Ao ser questionado sobre a “percepção pública de que todos os bilionários são maus”, Jay-Z afirmou que “as pessoas se comportam da maneira que querem se comportar — não tem a ver com um valor em dólares” e criticou esse argumento como uma “desculpa esfarrapada”.
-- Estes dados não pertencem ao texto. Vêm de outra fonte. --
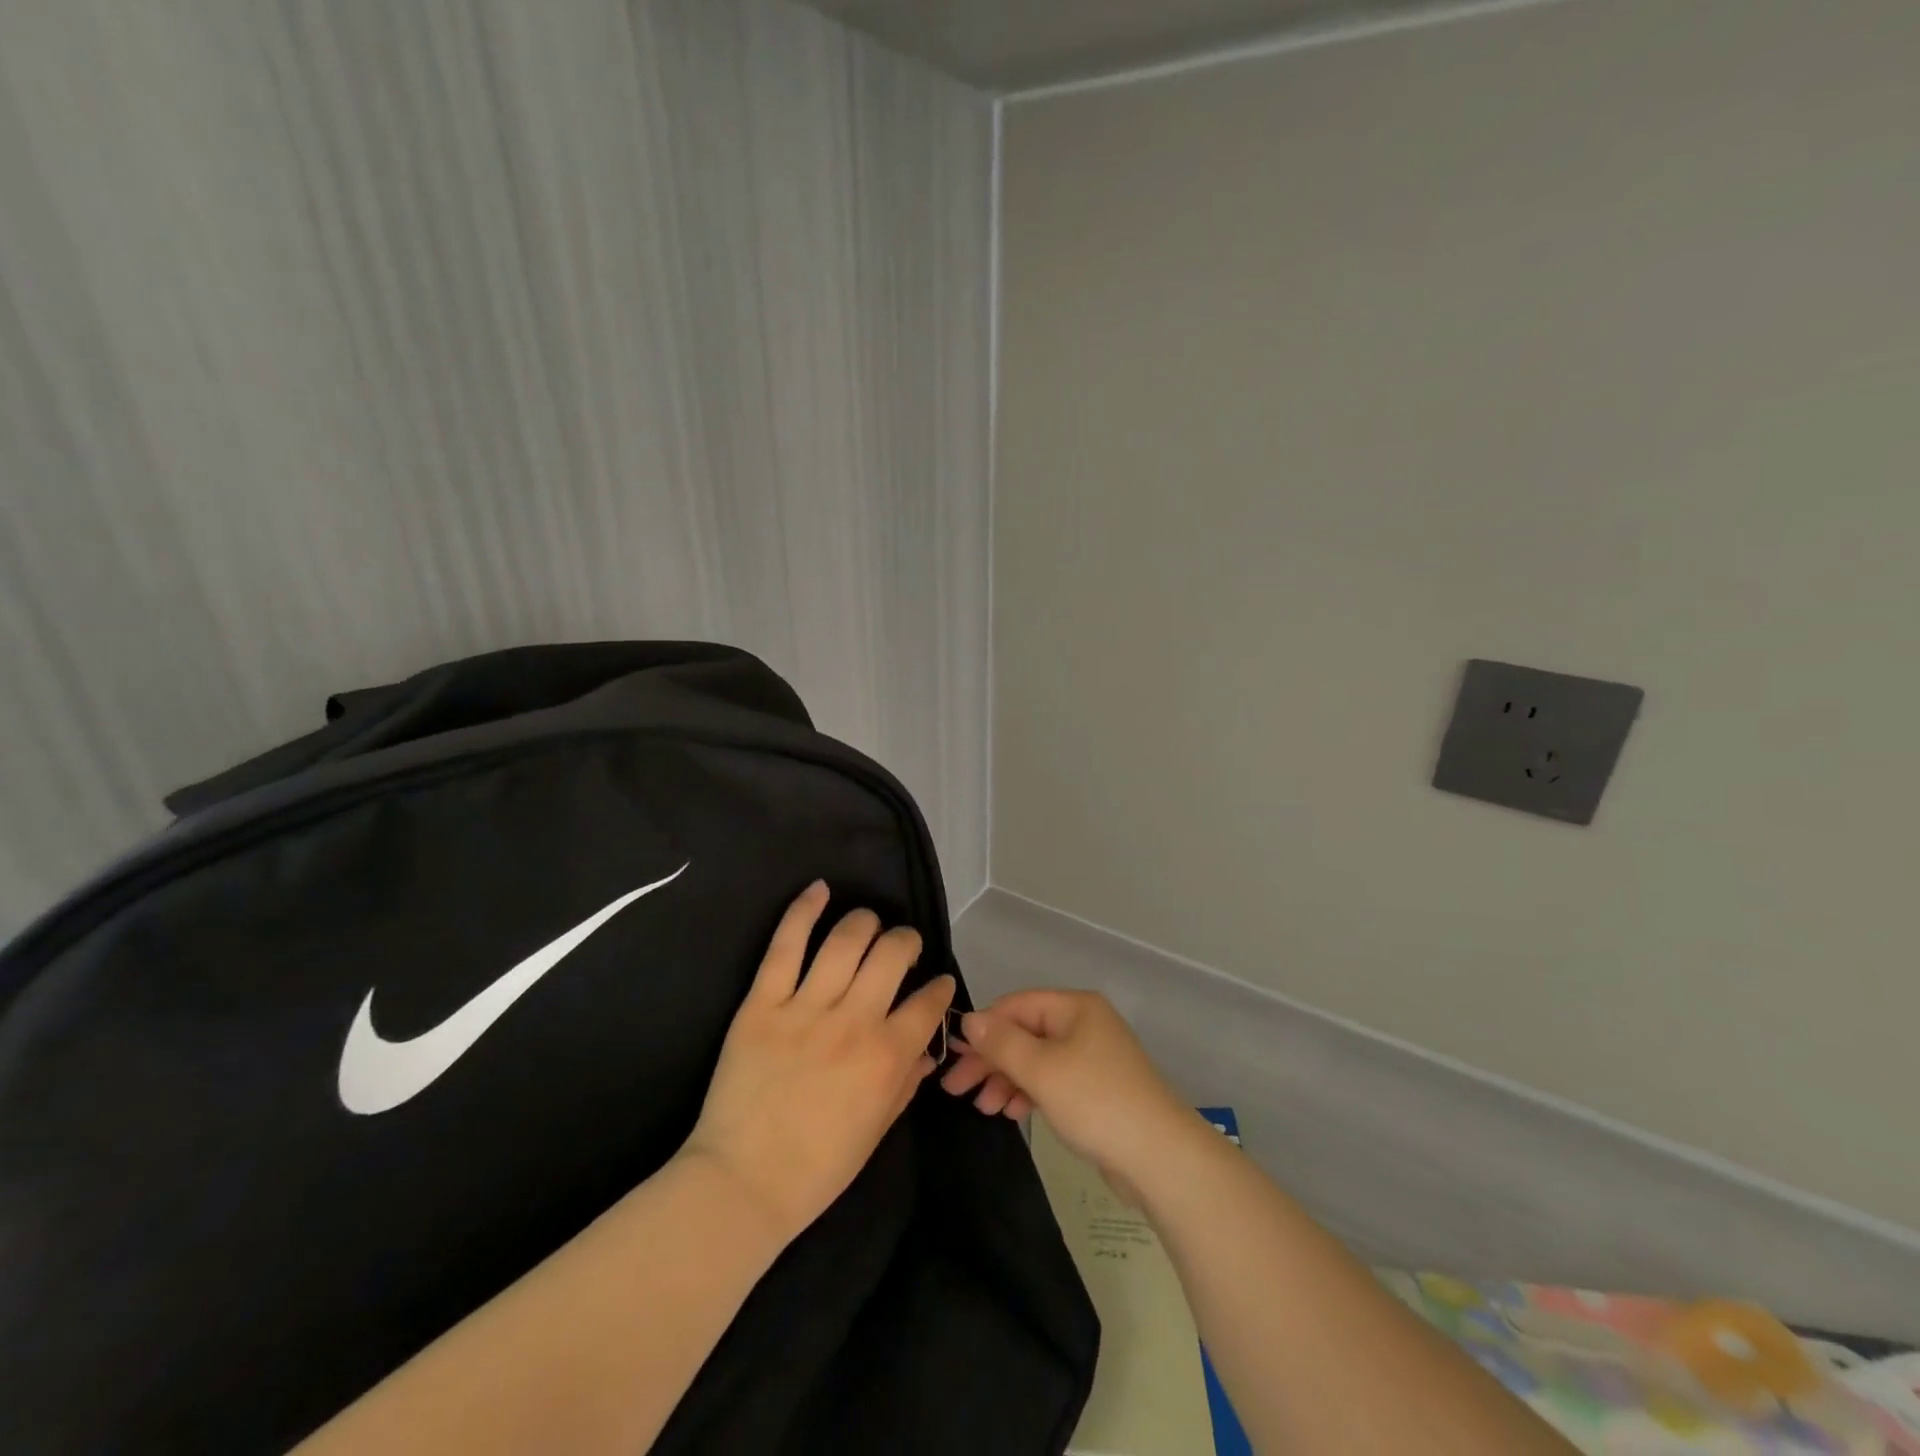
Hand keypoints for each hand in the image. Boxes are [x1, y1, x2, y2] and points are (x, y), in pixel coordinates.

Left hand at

Jay-Z disse que críticos dos bilionários “demonizam esse grupo de pessoas sem consertar o sistema que de fato existe”, acrescentando: “[O dinheiro] pode intensificar isso ou pode fazer você agir de determinada maneira. Mas você já iria agir assim de qualquer forma.”
Avaliação da Forbes
A Forbes estima que grande parte do patrimônio de US$ 2,8 bilhões (R$ 14,84 bilhões) de Jay-Z vem de seus negócios com bebidas alcoólicas. Ele vendeu 50% da marca de destilados Armand de Brignac para a LVMH em 2021 e vendeu uma participação majoritária da D’Usse para a Bacardi em 2023. Jay-Z também é cofundador e presidente da empresa de entretenimento e gravadora Roc Nation, e seus outros ativos incluem seu catálogo musical, uma coleção de belas-artes e participações na Uber e na empresa de streaming Tidal. Jay-Z é casado com Beyoncé, a quem a Forbes classificou como bilionária em dezembro, com patrimônio estimado em US$ 1 bilhão (R$ 5,3 bilhões).
Jay-Z, que raramente concede entrevistas, falou sobre um processo por agressão sexual que o acusava, junto com Sean “Diddy” Combs, de estuprar uma garota de 13 anos em 2000. A ação foi apresentada em outubro de 2024, mas refeita dois meses depois para incluir Jay-Z como réu, embora tenha sido retirada em fevereiro de 2025 após uma reportagem da NBC News colocar em dúvida o relato da autora.
Entrevista exclusiva
Jay-Z disse à GQ que o processo “tirou muito dele” e o fez sentir uma “raiva incontrolável”. O rapper afirmou que se recusou a fazer um acordo, reconhecendo que teria sido “mais barato” e “mais rápido”, mas disse: “Não posso aceitar um acordo — isso não está no meu DNA.”
Ele também comentou a rivalidade entre Drake e Kendrick Lamar, que ocorreu principalmente em 2024 e culminou na apresentação de Kendrick Lamar no show do intervalo do Super Bowl, organizado pela Roc Nation de Jay-Z.
O músico criticou a reação nas redes sociais ao conflito, dizendo que foi “longe demais”. “Estão envolvendo os filhos das pessoas nisso. Eu não gosto disso”, disse, afirmando que parecia “uma tentativa de destruir a vida das pessoas”. Segundo ele, sua empresa escolheu Kendrick Lamar para liderar o show do Super Bowl porque ele teve “um ano monstruoso”, e não para fazer uma declaração sobre a rivalidade no rap. “Eles arrastam todo mundo para isso, como se todos fizessem parte de uma conspiração para prejudicar o Drake, eu acho. Mas é tipo, que p— é essa? Eu sou o p— do Jay-Z!”, disse.
Jay-Z também defendeu a escolha de Bad Bunny para o show do intervalo de 2026, diante de críticas de setores da direita que questionaram a escolha de um artista de língua espanhola. “Era o artista mais ouvido do mundo”, afirmou, acrescentando que “teve a oportunidade de criar uma ideia mais equilibrada do que é a música popular hoje”.
O artista e empresário falou com a GQ enquanto se prepara para voltar aos palcos. Ele anunciou dois shows no Yankee Stadium, programados para julho, para celebrar os 30 anos de seu álbum de estreia, Reasonable Doubt, e os 25 anos de The Blueprint. Um terceiro show no Yankee Stadium foi anunciado após os dois primeiros esgotarem.